## Instructions for the task
Copy each entry precisely as written, and do not carry over the pictures.

Dataset entries:
━━━
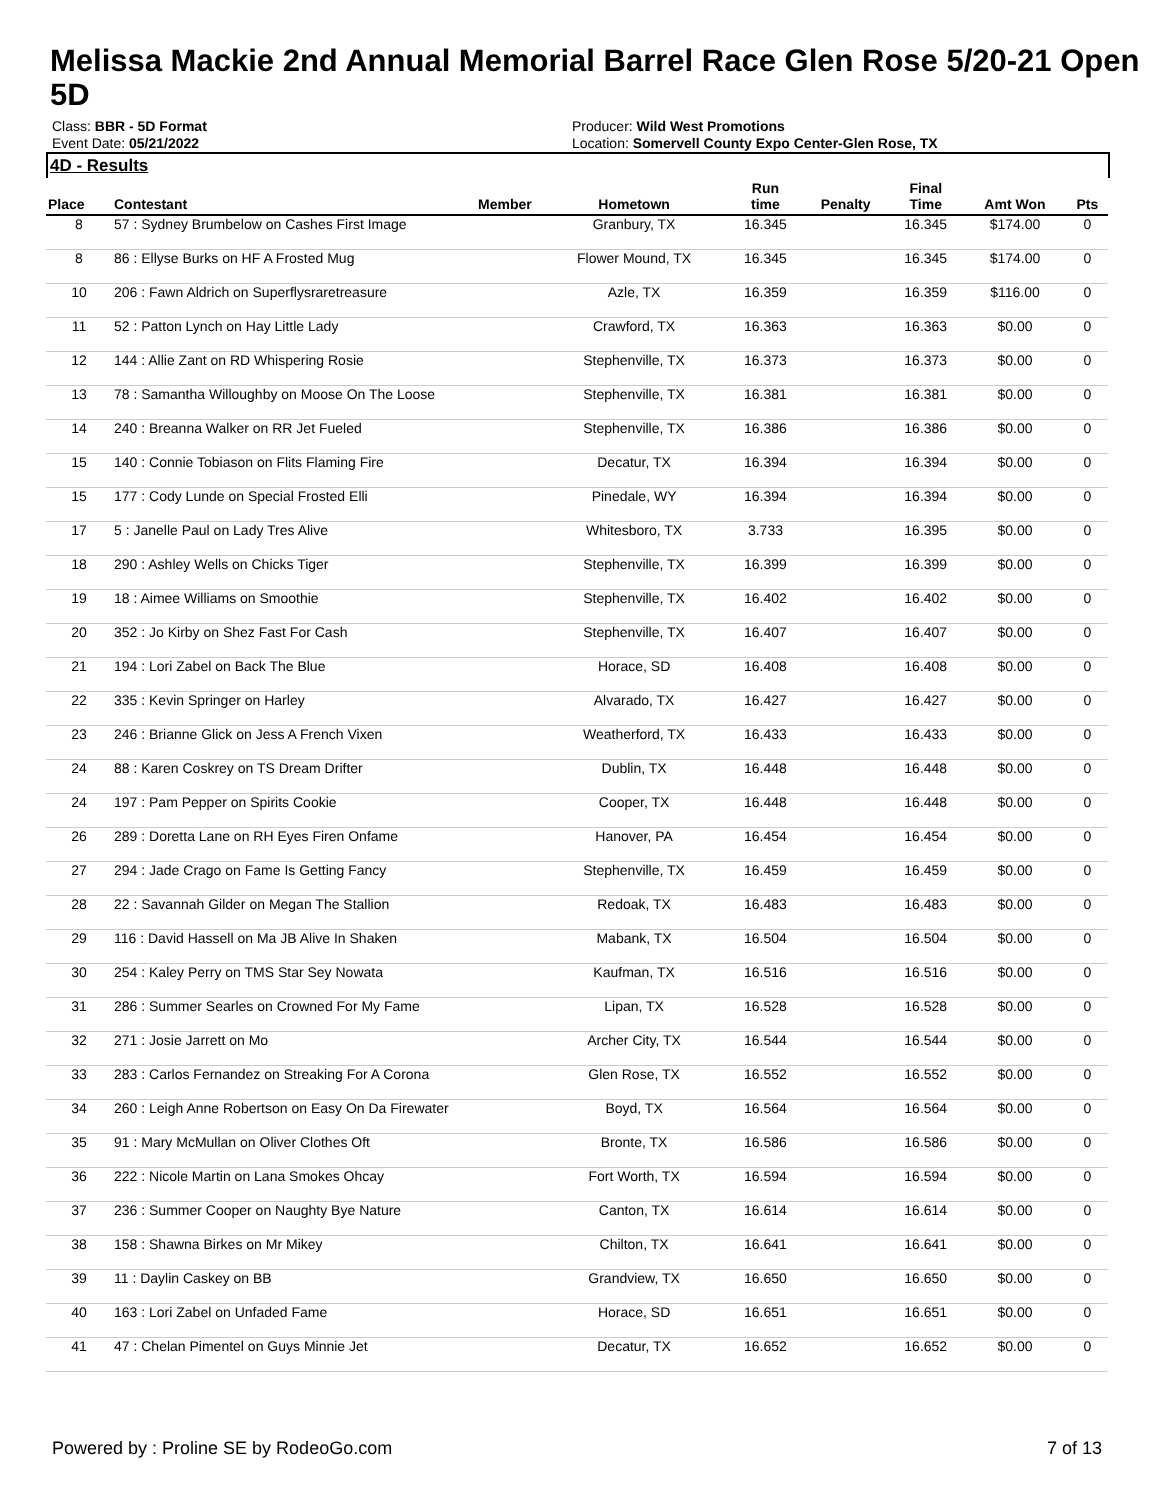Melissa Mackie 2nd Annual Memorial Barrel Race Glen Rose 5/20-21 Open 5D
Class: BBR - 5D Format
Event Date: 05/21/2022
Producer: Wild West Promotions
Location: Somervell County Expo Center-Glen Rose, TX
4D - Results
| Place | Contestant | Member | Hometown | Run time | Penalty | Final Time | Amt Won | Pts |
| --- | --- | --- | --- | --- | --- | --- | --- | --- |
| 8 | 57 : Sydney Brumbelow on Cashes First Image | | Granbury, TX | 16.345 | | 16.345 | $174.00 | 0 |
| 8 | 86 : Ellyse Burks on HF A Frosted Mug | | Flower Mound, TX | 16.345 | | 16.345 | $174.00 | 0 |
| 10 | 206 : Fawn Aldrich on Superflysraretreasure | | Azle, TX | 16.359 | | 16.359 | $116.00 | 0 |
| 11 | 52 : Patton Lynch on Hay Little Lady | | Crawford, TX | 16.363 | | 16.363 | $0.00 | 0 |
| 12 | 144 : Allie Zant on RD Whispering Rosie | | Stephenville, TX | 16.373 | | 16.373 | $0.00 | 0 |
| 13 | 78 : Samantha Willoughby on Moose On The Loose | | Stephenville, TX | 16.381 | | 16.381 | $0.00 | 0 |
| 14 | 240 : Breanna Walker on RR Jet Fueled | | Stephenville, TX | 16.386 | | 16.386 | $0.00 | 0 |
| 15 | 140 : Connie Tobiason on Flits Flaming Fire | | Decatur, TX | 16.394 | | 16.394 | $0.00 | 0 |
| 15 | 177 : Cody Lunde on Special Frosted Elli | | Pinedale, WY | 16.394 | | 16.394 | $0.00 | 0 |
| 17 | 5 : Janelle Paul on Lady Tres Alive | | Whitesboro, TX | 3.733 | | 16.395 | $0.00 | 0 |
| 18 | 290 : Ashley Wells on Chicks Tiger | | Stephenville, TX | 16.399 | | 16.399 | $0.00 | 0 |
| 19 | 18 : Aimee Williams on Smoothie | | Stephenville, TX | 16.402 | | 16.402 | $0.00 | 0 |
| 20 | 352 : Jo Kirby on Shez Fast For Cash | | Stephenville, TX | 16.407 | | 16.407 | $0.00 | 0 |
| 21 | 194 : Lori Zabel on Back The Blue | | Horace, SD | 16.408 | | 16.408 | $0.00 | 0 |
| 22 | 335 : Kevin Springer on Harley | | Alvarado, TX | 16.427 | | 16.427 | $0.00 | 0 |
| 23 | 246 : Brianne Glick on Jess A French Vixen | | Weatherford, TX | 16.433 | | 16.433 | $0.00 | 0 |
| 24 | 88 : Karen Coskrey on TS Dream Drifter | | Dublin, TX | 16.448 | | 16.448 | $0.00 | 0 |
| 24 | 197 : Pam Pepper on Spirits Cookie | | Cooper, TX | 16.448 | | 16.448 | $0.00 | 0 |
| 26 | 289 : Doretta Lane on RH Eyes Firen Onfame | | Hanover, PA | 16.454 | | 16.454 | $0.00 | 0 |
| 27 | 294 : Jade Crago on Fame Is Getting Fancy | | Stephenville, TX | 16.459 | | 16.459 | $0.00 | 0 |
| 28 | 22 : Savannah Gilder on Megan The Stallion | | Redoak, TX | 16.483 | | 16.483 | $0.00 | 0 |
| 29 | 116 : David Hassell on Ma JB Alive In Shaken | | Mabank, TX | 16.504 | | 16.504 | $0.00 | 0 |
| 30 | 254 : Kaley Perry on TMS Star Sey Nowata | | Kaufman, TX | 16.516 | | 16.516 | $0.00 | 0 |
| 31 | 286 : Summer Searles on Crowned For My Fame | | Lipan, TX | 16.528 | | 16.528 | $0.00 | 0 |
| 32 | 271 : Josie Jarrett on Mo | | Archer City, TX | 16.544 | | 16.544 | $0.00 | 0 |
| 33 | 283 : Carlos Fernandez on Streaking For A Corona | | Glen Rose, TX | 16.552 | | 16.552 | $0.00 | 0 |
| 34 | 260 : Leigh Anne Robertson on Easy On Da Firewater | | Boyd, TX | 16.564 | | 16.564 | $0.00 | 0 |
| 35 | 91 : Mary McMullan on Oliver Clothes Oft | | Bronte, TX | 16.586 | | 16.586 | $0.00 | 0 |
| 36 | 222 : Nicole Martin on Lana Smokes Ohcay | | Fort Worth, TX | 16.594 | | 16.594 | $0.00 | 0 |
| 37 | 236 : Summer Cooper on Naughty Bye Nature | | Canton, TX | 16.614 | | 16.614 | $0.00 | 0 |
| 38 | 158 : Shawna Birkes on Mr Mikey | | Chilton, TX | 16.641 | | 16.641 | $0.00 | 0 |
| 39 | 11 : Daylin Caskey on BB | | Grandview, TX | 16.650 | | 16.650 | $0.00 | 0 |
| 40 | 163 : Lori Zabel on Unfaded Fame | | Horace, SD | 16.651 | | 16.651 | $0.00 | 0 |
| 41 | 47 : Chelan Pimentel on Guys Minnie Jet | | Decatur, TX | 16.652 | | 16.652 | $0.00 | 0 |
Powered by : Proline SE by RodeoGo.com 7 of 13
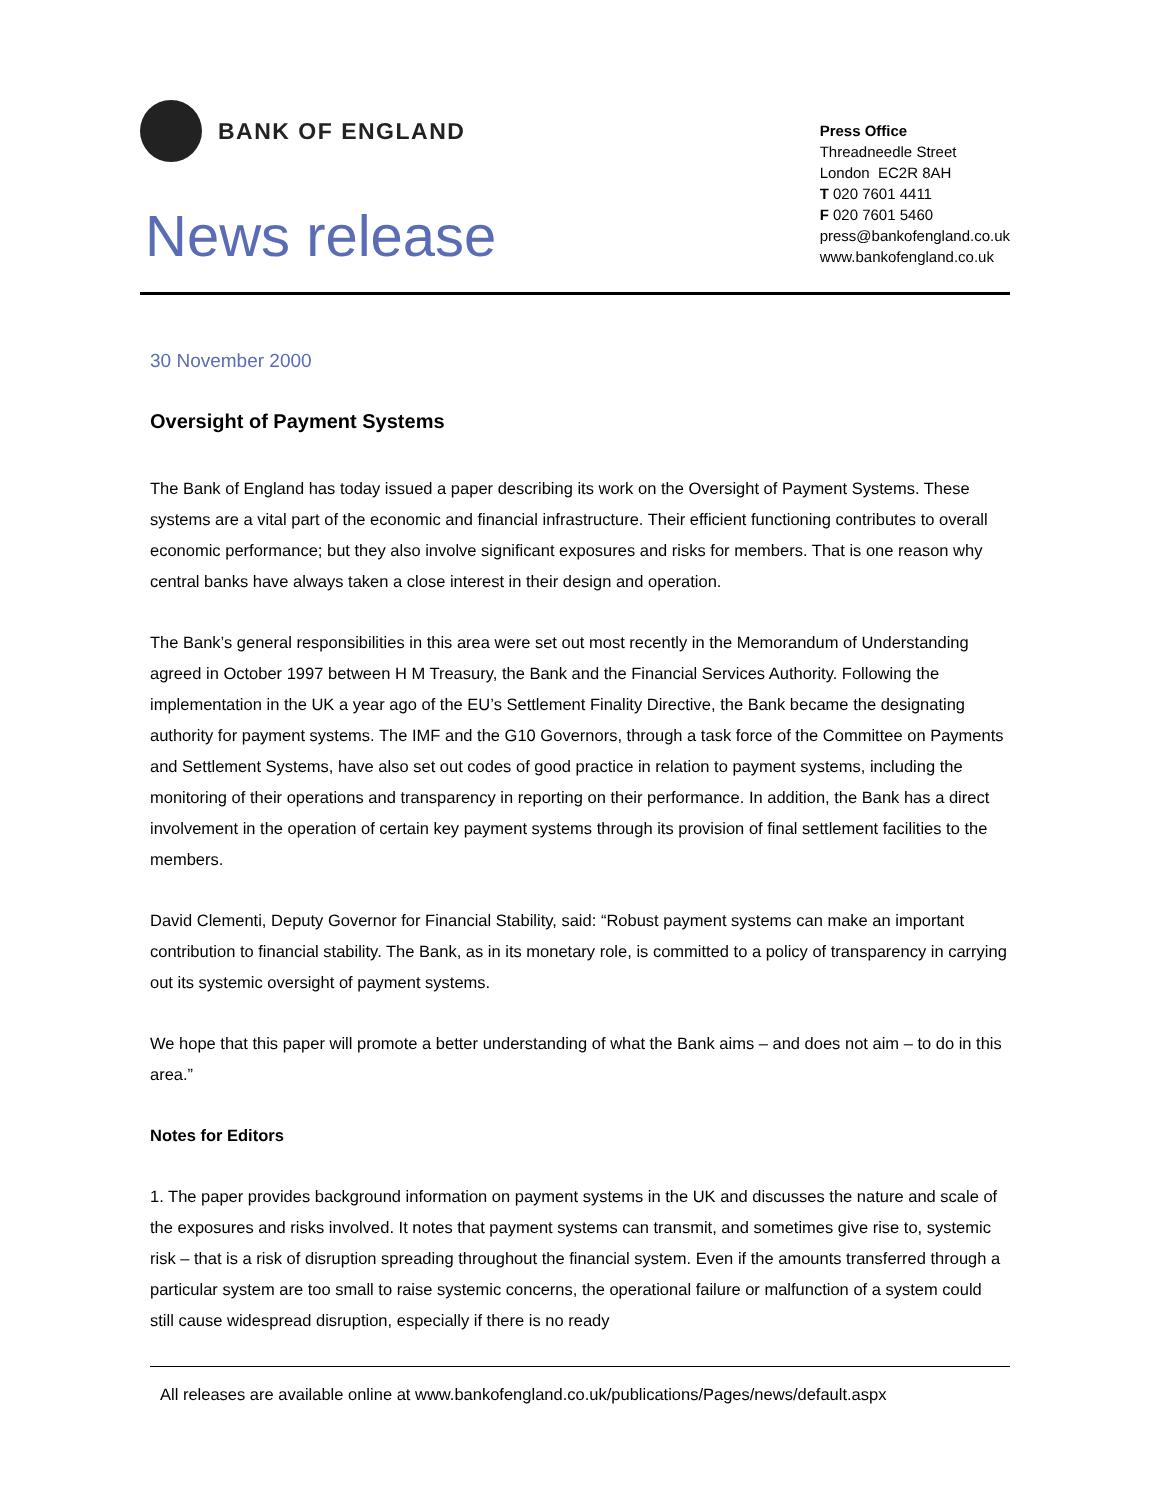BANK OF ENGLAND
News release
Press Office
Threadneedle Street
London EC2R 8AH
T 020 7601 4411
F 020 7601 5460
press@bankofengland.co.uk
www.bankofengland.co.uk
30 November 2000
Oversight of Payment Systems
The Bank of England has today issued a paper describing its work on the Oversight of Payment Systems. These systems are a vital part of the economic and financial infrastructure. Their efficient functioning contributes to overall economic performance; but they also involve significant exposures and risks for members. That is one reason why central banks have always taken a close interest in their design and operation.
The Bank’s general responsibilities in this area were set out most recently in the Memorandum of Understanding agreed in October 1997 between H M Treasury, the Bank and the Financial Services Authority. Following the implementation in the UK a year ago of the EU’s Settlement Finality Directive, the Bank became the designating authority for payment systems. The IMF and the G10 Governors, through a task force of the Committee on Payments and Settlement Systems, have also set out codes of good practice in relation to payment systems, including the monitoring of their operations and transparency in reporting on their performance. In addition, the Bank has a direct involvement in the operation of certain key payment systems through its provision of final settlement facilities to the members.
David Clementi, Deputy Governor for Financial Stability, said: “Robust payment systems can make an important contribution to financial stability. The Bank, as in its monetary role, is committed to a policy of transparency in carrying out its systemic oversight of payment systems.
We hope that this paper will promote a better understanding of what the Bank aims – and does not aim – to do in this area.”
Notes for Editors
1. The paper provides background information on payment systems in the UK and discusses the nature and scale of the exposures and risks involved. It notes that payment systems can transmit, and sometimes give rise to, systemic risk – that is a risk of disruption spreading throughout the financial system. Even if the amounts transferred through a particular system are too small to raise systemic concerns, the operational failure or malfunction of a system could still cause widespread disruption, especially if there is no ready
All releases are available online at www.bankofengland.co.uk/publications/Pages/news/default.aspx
━━━
## Response to the exercise
Melissa Mackie 2nd Annual Memorial Barrel Race Glen Rose 5/20-21 Open 5D
Class: BBR - 5D Format
Event Date: 05/21/2022
Producer: Wild West Promotions
Location: Somervell County Expo Center-Glen Rose, TX
4D - Results
| Place | Contestant | Member | Hometown | Run time | Penalty | Final Time | Amt Won | Pts |
| --- | --- | --- | --- | --- | --- | --- | --- | --- |
| 8 | 57 : Sydney Brumbelow on Cashes First Image | | Granbury, TX | 16.345 | | 16.345 | $174.00 | 0 |
| 8 | 86 : Ellyse Burks on HF A Frosted Mug | | Flower Mound, TX | 16.345 | | 16.345 | $174.00 | 0 |
| 10 | 206 : Fawn Aldrich on Superflysraretreasure | | Azle, TX | 16.359 | | 16.359 | $116.00 | 0 |
| 11 | 52 : Patton Lynch on Hay Little Lady | | Crawford, TX | 16.363 | | 16.363 | $0.00 | 0 |
| 12 | 144 : Allie Zant on RD Whispering Rosie | | Stephenville, TX | 16.373 | | 16.373 | $0.00 | 0 |
| 13 | 78 : Samantha Willoughby on Moose On The Loose | | Stephenville, TX | 16.381 | | 16.381 | $0.00 | 0 |
| 14 | 240 : Breanna Walker on RR Jet Fueled | | Stephenville, TX | 16.386 | | 16.386 | $0.00 | 0 |
| 15 | 140 : Connie Tobiason on Flits Flaming Fire | | Decatur, TX | 16.394 | | 16.394 | $0.00 | 0 |
| 15 | 177 : Cody Lunde on Special Frosted Elli | | Pinedale, WY | 16.394 | | 16.394 | $0.00 | 0 |
| 17 | 5 : Janelle Paul on Lady Tres Alive | | Whitesboro, TX | 3.733 | | 16.395 | $0.00 | 0 |
| 18 | 290 : Ashley Wells on Chicks Tiger | | Stephenville, TX | 16.399 | | 16.399 | $0.00 | 0 |
| 19 | 18 : Aimee Williams on Smoothie | | Stephenville, TX | 16.402 | | 16.402 | $0.00 | 0 |
| 20 | 352 : Jo Kirby on Shez Fast For Cash | | Stephenville, TX | 16.407 | | 16.407 | $0.00 | 0 |
| 21 | 194 : Lori Zabel on Back The Blue | | Horace, SD | 16.408 | | 16.408 | $0.00 | 0 |
| 22 | 335 : Kevin Springer on Harley | | Alvarado, TX | 16.427 | | 16.427 | $0.00 | 0 |
| 23 | 246 : Brianne Glick on Jess A French Vixen | | Weatherford, TX | 16.433 | | 16.433 | $0.00 | 0 |
| 24 | 88 : Karen Coskrey on TS Dream Drifter | | Dublin, TX | 16.448 | | 16.448 | $0.00 | 0 |
| 24 | 197 : Pam Pepper on Spirits Cookie | | Cooper, TX | 16.448 | | 16.448 | $0.00 | 0 |
| 26 | 289 : Doretta Lane on RH Eyes Firen Onfame | | Hanover, PA | 16.454 | | 16.454 | $0.00 | 0 |
| 27 | 294 : Jade Crago on Fame Is Getting Fancy | | Stephenville, TX | 16.459 | | 16.459 | $0.00 | 0 |
| 28 | 22 : Savannah Gilder on Megan The Stallion | | Redoak, TX | 16.483 | | 16.483 | $0.00 | 0 |
| 29 | 116 : David Hassell on Ma JB Alive In Shaken | | Mabank, TX | 16.504 | | 16.504 | $0.00 | 0 |
| 30 | 254 : Kaley Perry on TMS Star Sey Nowata | | Kaufman, TX | 16.516 | | 16.516 | $0.00 | 0 |
| 31 | 286 : Summer Searles on Crowned For My Fame | | Lipan, TX | 16.528 | | 16.528 | $0.00 | 0 |
| 32 | 271 : Josie Jarrett on Mo | | Archer City, TX | 16.544 | | 16.544 | $0.00 | 0 |
| 33 | 283 : Carlos Fernandez on Streaking For A Corona | | Glen Rose, TX | 16.552 | | 16.552 | $0.00 | 0 |
| 34 | 260 : Leigh Anne Robertson on Easy On Da Firewater | | Boyd, TX | 16.564 | | 16.564 | $0.00 | 0 |
| 35 | 91 : Mary McMullan on Oliver Clothes Oft | | Bronte, TX | 16.586 | | 16.586 | $0.00 | 0 |
| 36 | 222 : Nicole Martin on Lana Smokes Ohcay | | Fort Worth, TX | 16.594 | | 16.594 | $0.00 | 0 |
| 37 | 236 : Summer Cooper on Naughty Bye Nature | | Canton, TX | 16.614 | | 16.614 | $0.00 | 0 |
| 38 | 158 : Shawna Birkes on Mr Mikey | | Chilton, TX | 16.641 | | 16.641 | $0.00 | 0 |
| 39 | 11 : Daylin Caskey on BB | | Grandview, TX | 16.650 | | 16.650 | $0.00 | 0 |
| 40 | 163 : Lori Zabel on Unfaded Fame | | Horace, SD | 16.651 | | 16.651 | $0.00 | 0 |
| 41 | 47 : Chelan Pimentel on Guys Minnie Jet | | Decatur, TX | 16.652 | | 16.652 | $0.00 | 0 |
Powered by : Proline SE by RodeoGo.com 7 of 13
BANK OF ENGLAND
News release
Press Office
Threadneedle Street
London EC2R 8AH
T 020 7601 4411
F 020 7601 5460
press@bankofengland.co.uk
www.bankofengland.co.uk
30 November 2000
Oversight of Payment Systems
The Bank of England has today issued a paper describing its work on the Oversight of Payment Systems. These systems are a vital part of the economic and financial infrastructure. Their efficient functioning contributes to overall economic performance; but they also involve significant exposures and risks for members. That is one reason why central banks have always taken a close interest in their design and operation.
The Bank’s general responsibilities in this area were set out most recently in the Memorandum of Understanding agreed in October 1997 between H M Treasury, the Bank and the Financial Services Authority. Following the implementation in the UK a year ago of the EU’s Settlement Finality Directive, the Bank became the designating authority for payment systems. The IMF and the G10 Governors, through a task force of the Committee on Payments and Settlement Systems, have also set out codes of good practice in relation to payment systems, including the monitoring of their operations and transparency in reporting on their performance. In addition, the Bank has a direct involvement in the operation of certain key payment systems through its provision of final settlement facilities to the members.
David Clementi, Deputy Governor for Financial Stability, said: “Robust payment systems can make an important contribution to financial stability. The Bank, as in its monetary role, is committed to a policy of transparency in carrying out its systemic oversight of payment systems.
We hope that this paper will promote a better understanding of what the Bank aims – and does not aim – to do in this area.”
Notes for Editors
1. The paper provides background information on payment systems in the UK and discusses the nature and scale of the exposures and risks involved. It notes that payment systems can transmit, and sometimes give rise to, systemic risk – that is a risk of disruption spreading throughout the financial system. Even if the amounts transferred through a particular system are too small to raise systemic concerns, the operational failure or malfunction of a system could still cause widespread disruption, especially if there is no ready
All releases are available online at www.bankofengland.co.uk/publications/Pages/news/default.aspx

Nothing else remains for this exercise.